§ WORK TASK A: Translate this sentence from the passage about Malala Yousafzai into Spanish: "In February 2014, she was nominated for the World Children's Prize in Sweden."
§ WORK TASK B: Pick up the passage about Malala Yousafzai where it stops and write the next paragraph.

#### SUPPLIED PASSAGE ####

The question: Why do these groups target women? It all comes down to asserting control. Often times, extremist groups are catering to disillusioned young men who, because of their unstable life circumstances, have been unable to marry, secure a job, provide for a family and thus assert their masculinity in traditional ways. Hence, the control over and subservience of women is part of the messaging and ideology that seems to resonate well.

When the Taliban shot Malala, they showed what they feared most: a girl with a book,” Ban Ki Moon, secretary general of the United Nations, said during the Youth Assembly held on 12 July 2013 in New York, where Yousafzai addressed nearly 1,000 delegates from across the globe. She celebrated this day at the UN with her family and she delivered a wonderful speech at the UN to call for worldwide access to education. It was her first public speech since the attack. So the UN has officially announced 12th July as Malala Day to support a world at school.

The Journey Ahead:

Malala was featured in the 2013, 2014 and 2015 issues of TIME magazine as one of “The 100 Most Influential People in the World”. Her bravery has won her the 2013 Sakharov Prize. She has also written an autobiography, I Am Malala: The Girl Who Stood Up for Education and Was Shot by the Taliban, which was released in October 2013. In February 2014, she was nominated for the World Children’s Prize in Sweden. She was granted an honorary doctorate by the University of King’s College in Halifax, Nova Scotia in May 2014. Later in the same year, she was announced as the co-recipient of the 2014 Nobel Peace Prize, along with Kailash Satyarthi, for her struggle against the suppression of children and young people and for the right of all children to education.

Malala went on to start “The Malala Fund” for women education. This fund works toward and believes that free, safe and quality education is the right of every girl. A documentary revolving around her life, “He Named Me Malala“, was critically acclaimed and was also nominated for BAFTA awards.

For her 18th birthday on July 12, 2015, on Malala Day, the young activist continued to take action on global education by opening a school for Syrian refugee girls in Lebanon. Its expenses covered by the Malala Fund, the school was designed to admit nearly 200 girls from the ages of 14 to 18. “Today on my first day as an adult, on behalf of the world’s children, I demand of leaders we must invest in books instead of bullets,” Yousafzai proclaimed in one of the school’s classrooms.

#### DATA FOR REVIEW ####

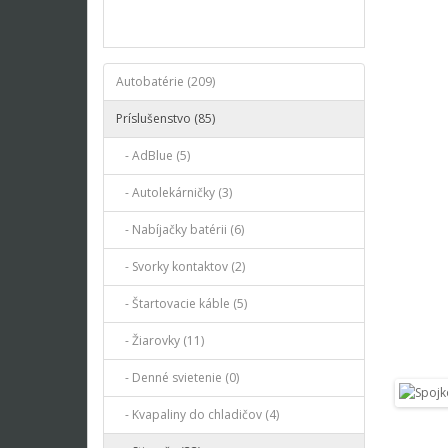
Autobatérie (209)
Príslušenstvo (85)
- AdBlue (5)
- Autolekárničky (3)
- Nabíjačky batérii (6)
- Svorky kontaktov (2)
- Štartovacie káble (5)
- Žiarovky (11)
- Denné svietenie (0)
- Kvapaliny do chladičov (4)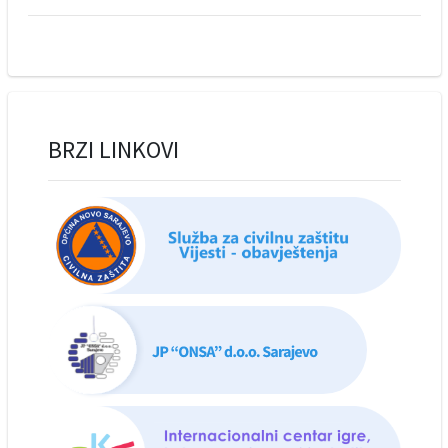
BRZI LINKOVI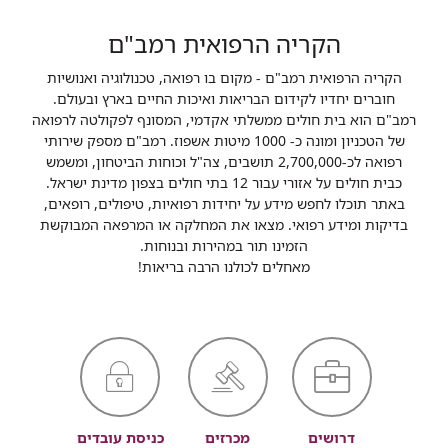
הקריה הרפואית רמב"ם
הקריה הרפואית רמב"ם - מקום בו רפואה, טכנולוגיה ואנושיות
חוברים יחדיו לקידום הבריאות ואיכות החיים בארץ ובעולם.
רמב"ם הוא בית חולים ממשלתי אקדמי, המסונף לפקולטה לרפואה
של הטכניון ומונה כ- 1000 מיטות אשפוז. רמב"ם מספק שירותי
רפואה לכ-2,700,000 תושבים, צה"ל וכוחות הביטחון, ומשמש
כבית חולים על אזורי עבור 12 בתי חולים בצפון מדינת ישראל.
באתר תוכלו לחפש מידע על יחידות רפואיות, טיפולים, רופאים,
בדיקות ומידע רפואי. מצאו את המחלקה או המרפאה המבוקשת
הזמינו תור במהירות ובנוחות.
מאחלים לכולנו הרבה בריאות!
דרושים
מכרזים
כניסת עובדים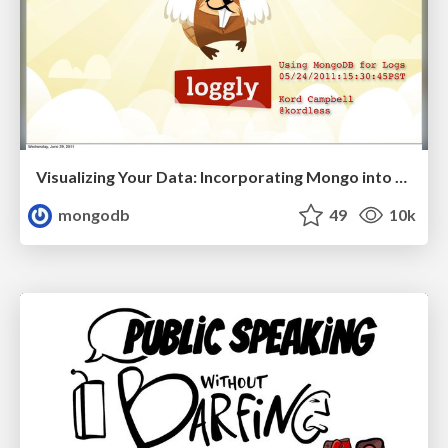
Visualizing Your Data: Incorporating Mongo into Loggly Infrastructure
mongodb
49
10k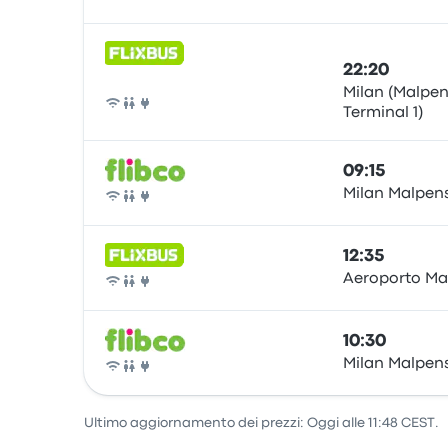
Pullman
22:20
Milan (Malpen
Terminal 1)
Pullman
09:15
Milan Malpens
Pullman
12:35
Aeroporto Ma
Pullman
10:30
Milan Malpens
Pullman
Ultimo aggiornamento dei prezzi: Oggi alle 11:48 CEST.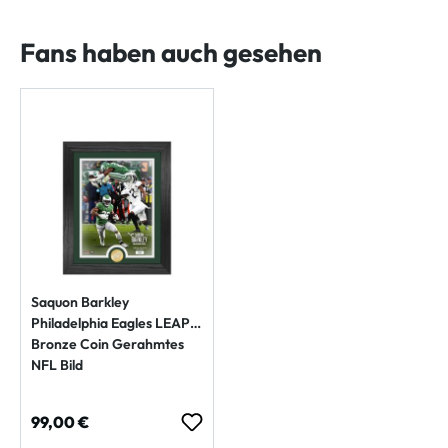
Fans haben auch gesehen
Saquon Barkley
Philadelphia Eagles LEAP
Bronze Coin Gerahmtes
NFL Bild
Regulärer Preis:
99,00 €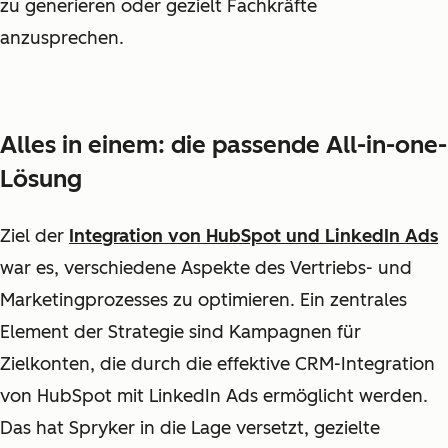
zu generieren oder gezielt Fachkräfte
anzusprechen.
Alles in einem: die passende All-in-one-
Lösung
Ziel der
Integration von HubSpot und LinkedIn Ads
war es, verschiedene Aspekte des Vertriebs- und
Marketingprozesses zu optimieren. Ein zentrales
Element der Strategie sind Kampagnen für
Zielkonten, die durch die effektive CRM-Integration
von HubSpot mit LinkedIn Ads ermöglicht werden.
Das hat Spryker in die Lage versetzt, gezielte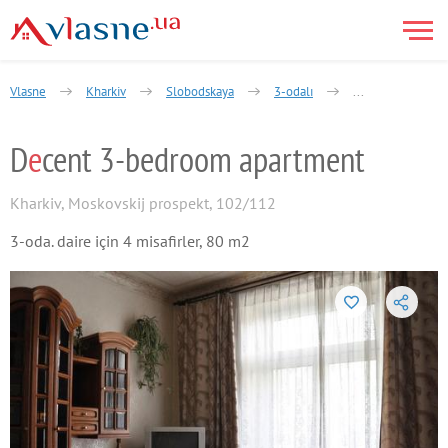
Vlasne
Kharkiv
Slobodskaya
3-odalı
Moskovsky Aven
D
e
cent 3-bedroom apartment
Kharkiv
,
Moskovskij prospekt, 102/112
3-oda. daire için 4 misafirler, 80 m2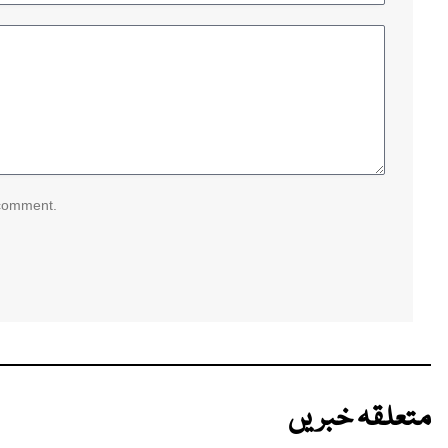
 comment.
متعلقہ خبریں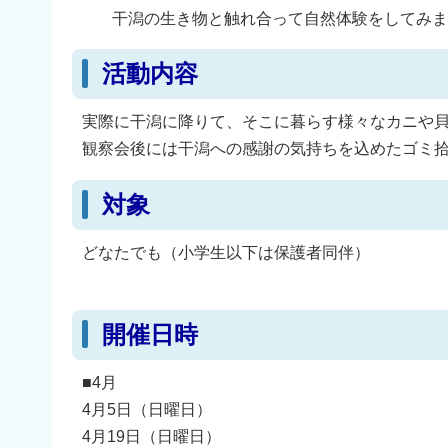
干潟の生き物と触れ合って自然体験をしてみま
活動内容
実際に干潟に降りて、そこに暮らす様々なカニや
観察会後には干潟への感謝の気持ちを込めたゴミ
対象
どなたでも（小学生以下は保護者同伴）
開催日時
■4月
4月5日（日曜日）
4月19日（日曜日）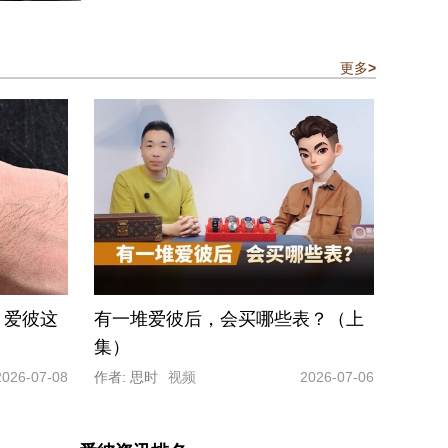
更多
>
，爱彼这
有一堆爱彼后，会买哪些表？（上
集）
2026-07-08
作者: 思时
视频
2026-07-06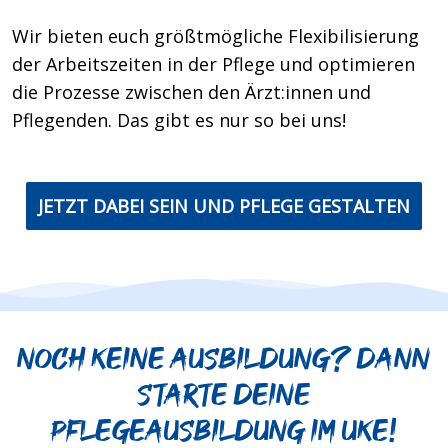
Wir bieten euch größtmögliche Flexibilisierung
der Arbeitszeiten in der Pflege und optimieren
die Prozesse zwischen den Ärzt:innen und
Pflegenden. Das gibt es nur so bei uns!
JETZT DABEI SEIN UND PFLEGE GESTALTEN
Noch keine Ausbildung? Dann
starte deine
Pflegeausbildung im UKE!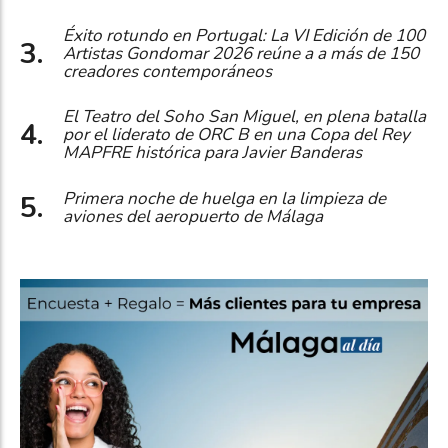
Éxito rotundo en Portugal: La VI Edición de 100
Artistas Gondomar 2026 reúne a a más de 150
creadores contemporáneos
El Teatro del Soho San Miguel, en plena batalla
por el liderato de ORC B en una Copa del Rey
MAPFRE histórica para Javier Banderas
Primera noche de huelga en la limpieza de
aviones del aeropuerto de Málaga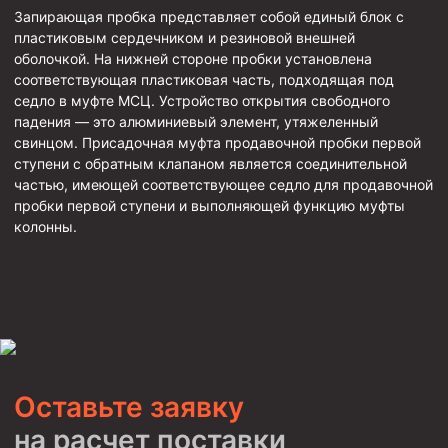
Стропы канатные
Запирающая пробка представляет собой единый блок с
пластиковым сердечником и резиновой внешней
Стропы текстильные
оболочкой. На нижней стороне пробки установлена
соответствующая пластиковая часть, подходящая под
Стропы цепные
седло в муфте МСЦ. Устройство открытия свободного
падения — это алюминиевый элемент, утяжеленный
Канаты стальные
свинцом. Присадочная муфта продавочной пробки первой
Элементы линии обвязки
ступени с обратным клапаном является соединительной
частью, имеющей соответствующее седло для продавочной
пробки первой ступени и выполняющей функцию муфты
колонны.
Оставьте заявку
на расчет поставки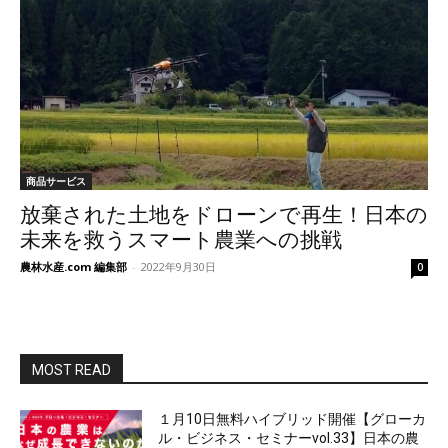
商品サービス
放棄された土地をドローンで再生！日本の
未来を救うスマート農業への挑戦
農林水産.com 編集部
-
2022年9月30日
0
MOST READ
１月10日無料ハイブリッド開催【グローカ
ル・ビジネス・セミナーvol.33】日本の農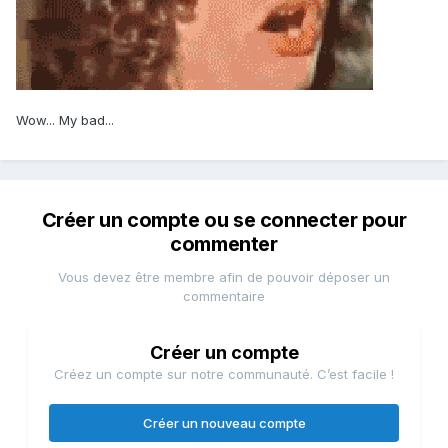
Wow... My bad...
Créer un compte ou se connecter pour
commenter
Vous devez être membre afin de pouvoir déposer un
commentaire
Créer un compte
Créez un compte sur notre communauté. C’est facile !
Créer un nouveau compte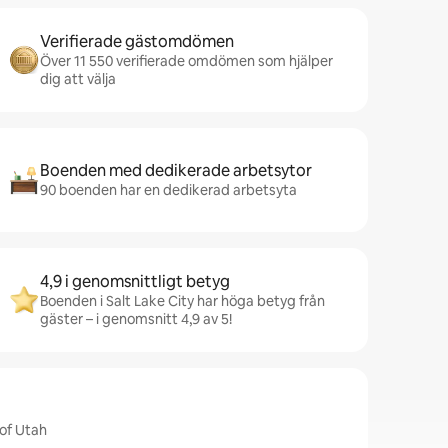
Verifierade gästomdömen
Över 11 550 verifierade omdömen som hjälper
dig att välja
Boenden med dedikerade arbetsytor
90 boenden har en dedikerad arbetsyta
4,9 i genomsnittligt betyg
Boenden i Salt Lake City har höga betyg från
gäster – i genomsnitt 4,9 av 5!
 of Utah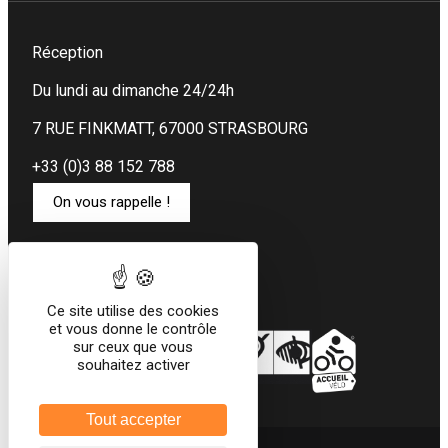
Réception
Du lundi au dimanche 24/24h
7 RUE FINKMATT, 67000 STRASBOURG
+33 (0)3 88 152 788
On vous rappelle !
Restez connecté au Ciarus
Réseaux sociaux
Ce site utilise des cookies
et vous donne le contrôle
sur ceux que vous
souhaitez activer
Tout accepter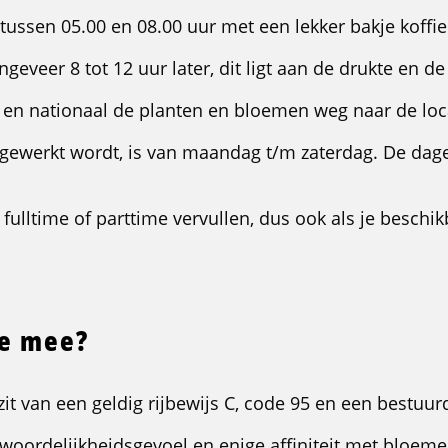
tussen 05.00 en 08.00 uur met een lekker bakje koffie
geveer 8 tot 12 uur later, dit ligt aan de drukte en d
al en nationaal de planten en bloemen weg naar de loc
 gewerkt wordt, is van maandag t/m zaterdag. De da
 fulltime of parttime vervullen, dus ook als je beschi
je mee?
ezit van een geldig rijbewijs C, code 95 en een bestuur
woordelijkheidsgevoel en enige affiniteit met bloeme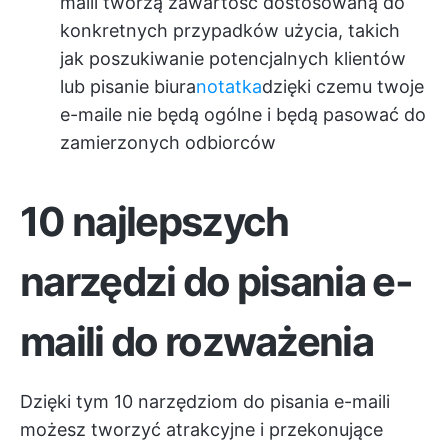
maili tworzą zawartość dostosowaną do
konkretnych przypadków użycia, takich
jak poszukiwanie potencjalnych klientów
lub pisanie biura
notatka
dzięki czemu twoje
e-maile nie będą ogólne i będą pasować do
zamierzonych odbiorców
10 najlepszych
narzędzi do pisania e-
maili do rozważenia
Dzięki tym 10 narzędziom do pisania e-maili
możesz tworzyć atrakcyjne i przekonujące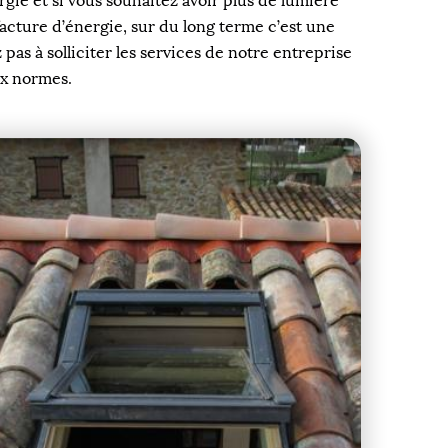
rgie et si vous souhaitez avoir plus de lumière
acture d’énergie, sur du long terme c’est une
pas à solliciter les services de notre entreprise
ux normes.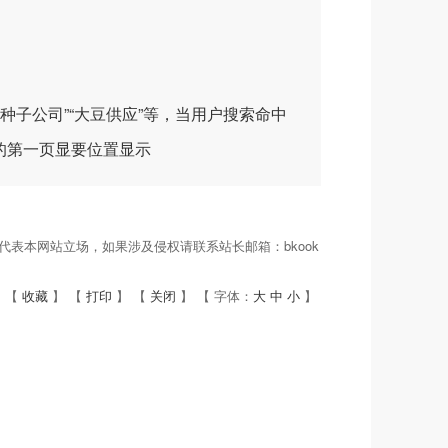
种子公司”“大豆供应”等，当用户搜索命中
的第一页显要位置显示
表本网站立场，如果涉及侵权请联系站长邮箱：bkook
 【
收藏
】 【
打印
】 【
关闭
】 【 字体：
大
中
小
】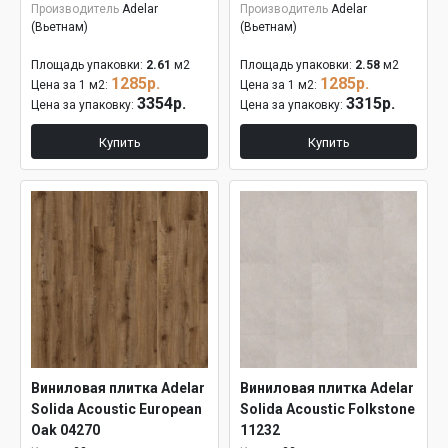
Производитель
Adelar
Производитель
Adelar
(Вьетнам)
(Вьетнам)
Площадь упаковки:
2.61
м2
Площадь упаковки:
2.58
м2
1285р.
1285р.
Цена за 1 м2:
Цена за 1 м2:
3354р.
3315р.
Цена за упаковку:
Цена за упаковку:
Купить
Купить
Виниловая плитка Adelar
Виниловая плитка Adelar
Solida Acoustic European
Solida Acoustic Folkstone
Oak 04270
11232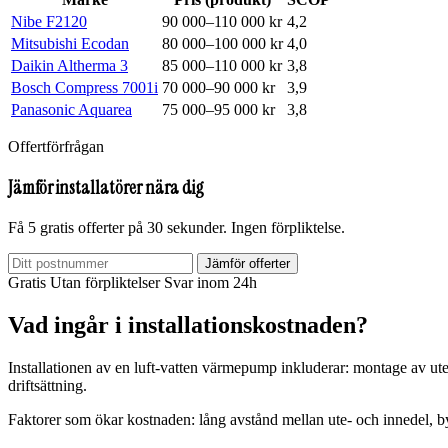
Nibe F2120
90 000–110 000 kr
4,2
Mitsubishi Ecodan
80 000–100 000 kr
4,0
Daikin Altherma 3
85 000–110 000 kr
3,8
Bosch Compress 7001i
70 000–90 000 kr
3,9
Panasonic Aquarea
75 000–95 000 kr
3,8
Offertförfrågan
Jämför installatörer nära dig
Få 5 gratis offerter på 30 sekunder. Ingen förpliktelse.
Jämför offerter
Gratis
Utan förpliktelser
Svar inom 24h
Vad ingår i installationskostnaden?
Installationen av en luft-vatten värmepump inkluderar: montage av ute
driftsättning.
Faktorer som ökar kostnaden: lång avstånd mellan ute- och innedel, by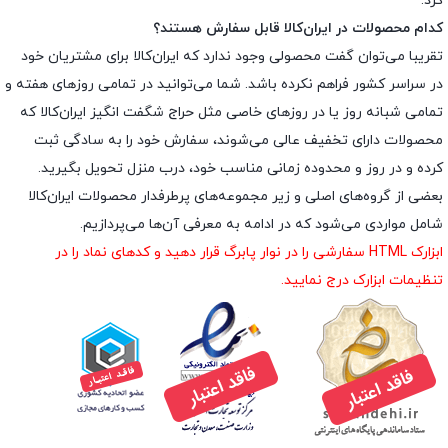
کرد.
کدام محصولات در ایران‌کالا قابل سفارش هستند؟
تقریبا می‌توان گفت محصولی وجود ندارد که ایران‌کالا برای مشتریان خود
در سراسر کشور فراهم نکرده باشد. شما می‌توانید در تمامی روزهای هفته و
تمامی شبانه روز یا در روزهای خاصی مثل حراج شگفت انگیز ایران‌کالا که
محصولات دارای تخفیف عالی می‌شوند، سفارش خود را به سادگی ثبت
کرده و در روز و محدوده زمانی مناسب خود، درب منزل تحویل بگیرید.
بعضی از گروه‌های اصلی و زیر مجموعه‌های پرطرفدار محصولات ایران‌کالا
شامل مواردی می‌شود که در ادامه به معرفی آن‌ها می‌پردازیم.
ابزارک HTML سفارشی را در نوار پابرگ قرار دهید و کدهای نماد را در
تنظیمات ابزارک درج نمایید.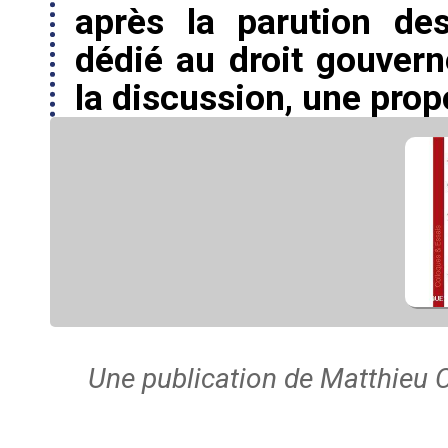
après la parution de
dédié au droit gouvern
la discussion, une propo
Une publication de Matthieu C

####

§ WRITTEN RESPONSE A: En febrero de 2014, fue nominada al Premio de los Niños del Mundo en Suecia.

§ WRITTEN RESPONSE B:
Malala is the hero who created a domino effect of change, bringing attention and empowering girls and boys alike to act on the issue of universal education, a sustainable development goal adopted by United Nations to be accomplished by 2030. She is a brave girl, a role model in this troubled times for the girls in war-torn countries, for girls kept away from education, for girls deprived of their rights. In her short life so far, Malala has demonstrated immense passion for education equality for girls, so much so that she continued fighting for her cause even after receiving death threats from the Taliban. Malala’s body could have easily given up after receiving a bullet to her brain. But she fought on. Her body is that of a survivor, with her resilient spirit, which continues supporting her cause long after recovery.

Malala, which in the pashtun language means grief, owes her name (which was inspired by a brave Pashto girl whose courage propelled tribal warriors to take on imperialist armies) to her visionary father, Ziauddin Yousafzai, who is himself a tireless campaigner against Taliban fundamentalism. But as she herself says, he didn’t “make” her Malala—or propel her into danger. She did it of her own volition, and having survived the Taliban’s guns, is taking her message to newer displaced communities, from Palestinians to Syrian refugees to Nigeria overrun by Boko Haram madness.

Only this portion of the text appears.